**Document excerpt:**
Diners move around throughout the three-hour dining experience because Mabee understands how hard it is to sit in one place too long.

Like the fire, the dessert course under the elm tree on a table of living moss and ferns — smells and sounds of the New Zealand forest filling the room — gives an immersive, sensory, New Zealand experience. For the charcuterie course you are seated upstairs in the private dining room where a chef takes a duck down from the curing meats hanging overhead, chops its head off and serves it to you on buttered bread. This edible head is a rillette of duck with truffles and raspberry jam, elaborately crafted to look completely real. Cultured butter melts on the fluffy black truffle bread and, in Mabee’s words, “it’s so f***ing delicious all the saliva starts dripping out of your mouth.” This is the trippy stuff that floats Mabee’s boat and makes him stand out. The dishes can be confronting and so Kiwi that they are almost comic, and the world loves it.

Unique produce from local fishers, hunters, foragers and growers shines. Blue cod and New Zealand king crabs that can weigh nine-and-a-half kilos are delivered live for the restaurant’s tanks and lambs tails come down the hill from Nadia Lim and Carlos Bagrie’s Royalburn Station.

Through Mabee’s friendship with Nadia and Carlos and their decision to not cut the tails off Royalburn lambs, he has access to a product that no one else has and The Lamb’s Tale is another dish that brings out the mad scientist. Braised tail meat is formed back into the shape of a tail and covered in a ‘wool’, made of lamb fat and isomalt, which is burned in front of the guests to caramelise. Mabee describes it as the yummiest piece of lamb you will ever have in your life and says the inspiration comes from eating hot, fatty lamb tail meat in Tip Top bread on tailing days as a child. “To this day it is one of my fondest food memories because it was f***king delicious — lamb juices dripping everywhere — I would eat that over a rack of lamb any time.”

**Tasks to complete:**
**1)** According to the restaurant passage, what is the "wool" covering The Lamb's Tale made of?
**2)** Continue the restaurant passage, starting after its last sentence.
The material after this point is not needed.

**Given material:**

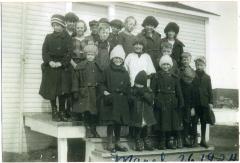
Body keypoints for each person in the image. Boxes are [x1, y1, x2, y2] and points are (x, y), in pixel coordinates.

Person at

**Results of the tasks:**
**1)** Lamb fat and isomalt.

**2)**
Dish after dish is formed from such memories and appreciation of endemic produce to achieve the chef’s goal of giving diners the best experience of their life in a restaurant representing New Zealand through food.

Amisfield’s Giant Kiwi King Crab dish. Photo / Sam Stewart
Amisfield’s Giant Kiwi King Crab dish. Photo / Sam Stewart

In his mind, New Zealand is going to be the new food destination because “we are a young country still discovering amazing things. We need to harness that as a team — chefs, farmers, horticulturists, fishermen … in a cool act of honour to portray New Zealand in a new way where you are not just coming here to catch a Hobbit and see the view, you are coming to eat some of the most incredible food in the world.

“These awards are good for New Zealand because we are rubbing shoulders with the rest of the world and it’s a way of showing young New Zealand chefs what you can do here. Yes, you can go overseas and work under great chefs but come back and do it in your own country.”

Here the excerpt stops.